Quel intérêt y a-t-il à nous y référer ? L’amour et son pendant qu’est la haine font la trame des Liaisons dangereuses. Cinq personnages majeurs sont au cœur de cette intrigue. S’agissant d’intrigue, la Marquise de Merteuil est celle qui semble tirer toutes les ficelles. Elle n’a qu’une idée en tête : se venger. Rien ne la fera reculer. Elle n’engage pas son manque, elle commande mais elle est également commandée par sa jouissance, pour le pire. Elle considère l’autre comme une marionnette qu’elle doit manipuler, afin de se protéger. À commencer par le Vicomte de Valmont un de ses anciens amants, néanmoins ami, grand libertin qui se met en tête de conquérir la Présidente de Tourvel, une femme mariée qui se réfugie dans la bigoterie pour se défendre de l’amour, qu’elle craint, tout en espérant secrètement le rencontrer. Car, à l’exception de la Marquise de Merteuil, tous espèrent que grâce à l’amour ils pourront être heureux. Il est donc question d’être. Mais, il y a un pas à faire, un risque à prendre. Il faut en effet engager son être, son manque, céder une part de sa jouissance (vengeance, bigoterie, jouissance sexuelle, consentir à se laisser conquérir) et il faut que l’autre fasse de même. Le Chevalier Danceny et Cécile de Volanges montrent la voie. Comme dans la chanson Play the Game[5] (of love) les personnages sont invités à jouer le jeu, à parier sur l’amour et, par-dessus tout, à ne pas trahir leur désir. Comme dans toute partie, on peut gagner ou perdre et au jeu de l’amour, on le sait, on peut perdre gros. Si tel est le cas, peut-on s’en remettre ? Alors, question sous-jacente à notre thème « Douleur d’aimer », comment la psychanalyse agit-elle pour dépasser cette souffrance ?

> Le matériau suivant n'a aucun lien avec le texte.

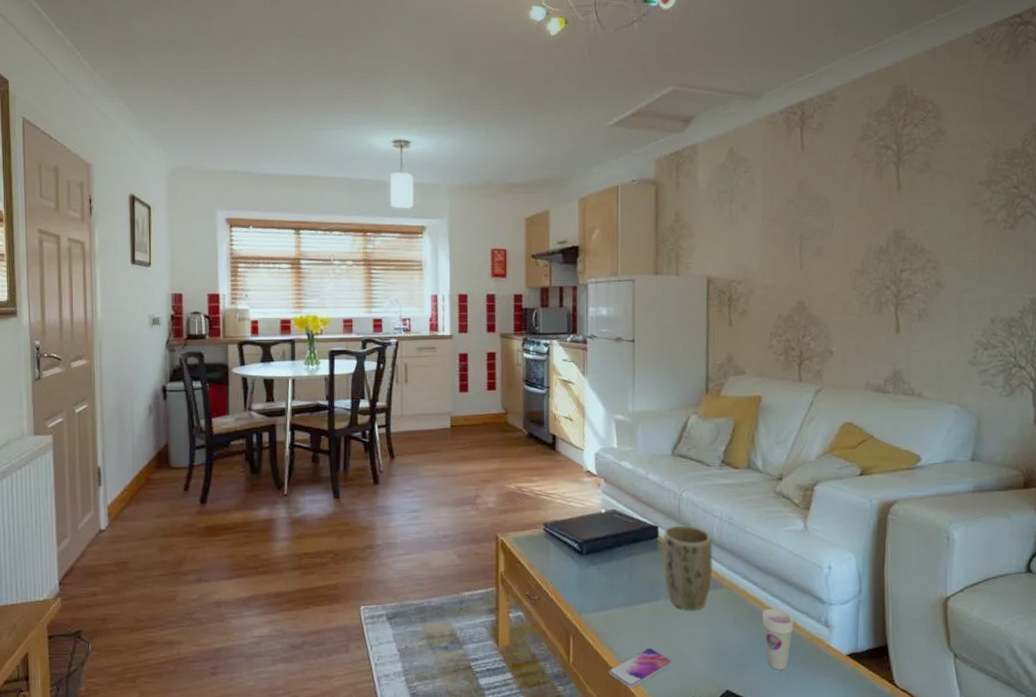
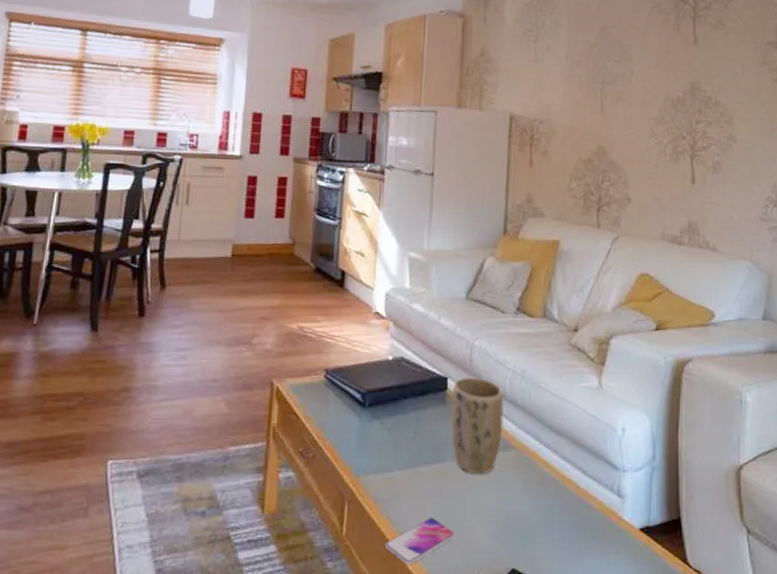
cup: present [761,608,795,670] -> none [552,474,587,546]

Après la projection nous aurons le plaisir de discuter avec notre invitée Céline Poblome-Aulit, psychanalyste, membre de l’École de la Cause Freudienne. 
 
Grégory Leduc 
 
[1] Stephen Frears, Dangerous Laisons, Warner Bros. Entertainment, 1988.
[2] P. C. de Laclos, Les liaisons dangereuses, Durand-Neveu, 1782.
[3] Lacan J., Séminaire XIII, L’objet de la psychanalyse, inédit, séance du 17/03/75. 
[4] Lacan J., Le Séminaire, livre x, L’angoisse, Paris, Le Seuil, 2004, p. 209.
[5] Queen, Play the Game, The Game, EMI, 1980.